Researchers often resort to reinforcement learning to teach AI agents new tasks, rewarding them as they make progress toward a goal, such as opening a kitchen cabinet. But designing these reward systems can be a time-consuming and intricate process, especially for complex tasks involving multiple steps.
To address this challenge, a team from MIT, Harvard University, and the University of Washington has introduced a novel approach to reinforcement learning. Unlike traditional methods that rely on expert-designed reward functions, this new approach uses crowdsourced feedback from non-experts to guide the AI agent’s learning process.
The new method, known as HuGE (Human Guided Exploration), capitalizes on non-expert feedback to direct the agent’s exploration, allowing it to learn more rapidly. Lead author Marcel Torne explains that while previous attempts at using non-expert feedback led to noisy data and the failure of other methods, HuGE separates the process into two parts.

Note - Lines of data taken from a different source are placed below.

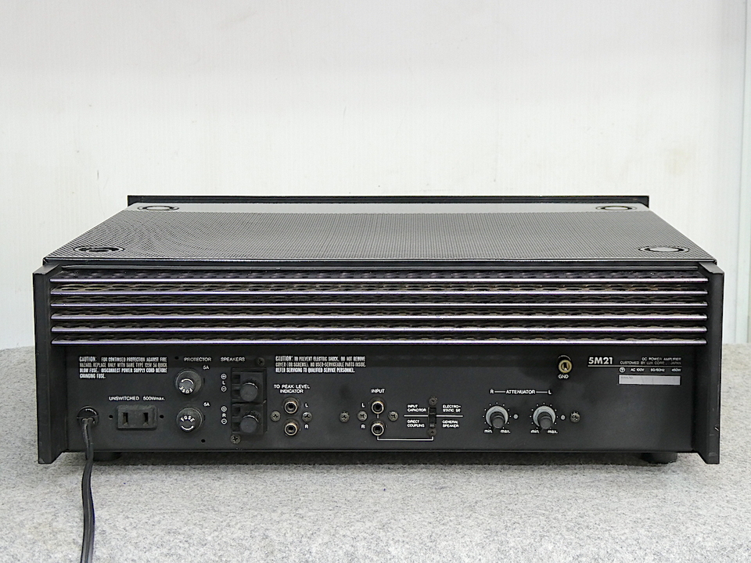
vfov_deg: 21.0
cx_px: 376
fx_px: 1519
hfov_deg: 27.8
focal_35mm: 70
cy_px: 282
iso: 200
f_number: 4.5
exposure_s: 1/20
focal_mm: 12.5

It employs a goal selector algorithm continuously updated with human feedback, guiding the agent’s exploration without directly optimizing a reward function.

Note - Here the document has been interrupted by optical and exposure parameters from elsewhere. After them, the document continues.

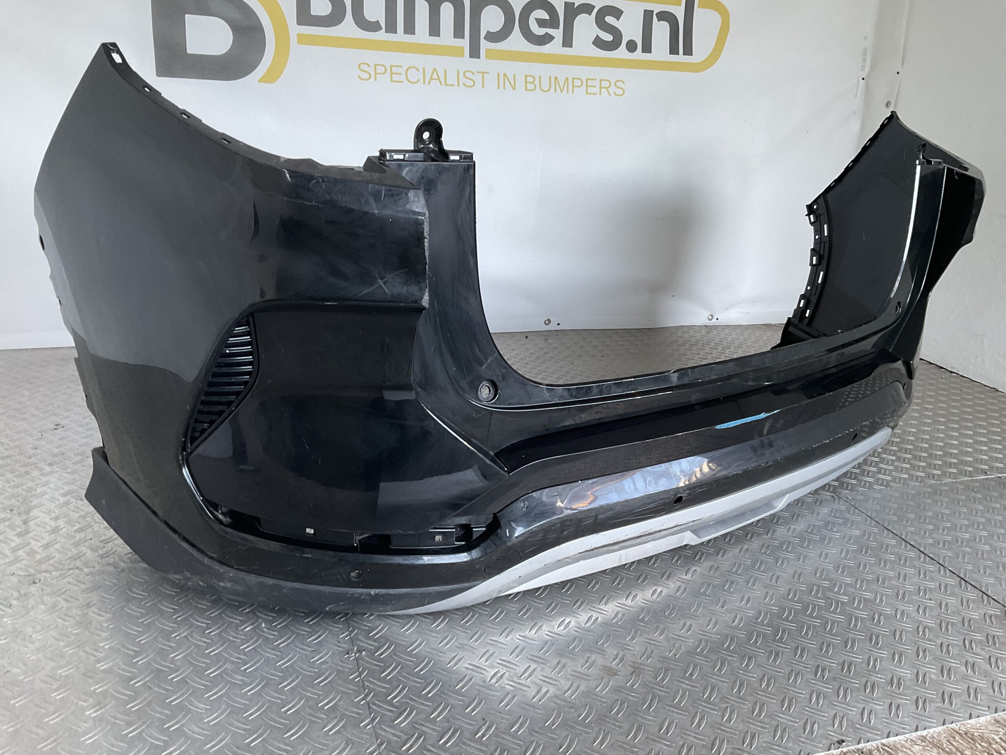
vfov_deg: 48.2
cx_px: 503
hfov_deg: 61.7
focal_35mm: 29
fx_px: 843
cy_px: 378
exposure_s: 1/50
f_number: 1.8
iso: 50
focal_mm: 3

In this system, non-experts provide feedback that incrementally guides the agent toward its goal without being directly used as a reward function. This two-part process enables the agent to explore more promising areas and continue learning autonomously, even with infrequent or delayed feedback.
Torne and collaborators tested HuGE on simulated tasks involving complex sequences and real-world experiments with robotic arms. In both cases, HuGE accelerated the learning process compared to traditional methods. Interestingly, data crowdsourced from non-experts outperformed synthetic data produced by researchers, demonstrating the method’s scalability and effectiveness.
Moreover, the researchers enhanced HuGE to enable autonomous learning without human resets, allowing the agent to continue learning by, for instance, opening and closing a cabinet. They emphasize the importance of aligning AI agents with human values and aim to refine HuGE further by incorporating natural language and physical interactions for learning and extending its application to teach multiple agents simultaneously.
This research, partially funded by the MIT-IBM Watson AI Lab, introduces a promising direction for accelerating AI learning through human-guided exploration, potentially simplifying the teaching process for complex tasks.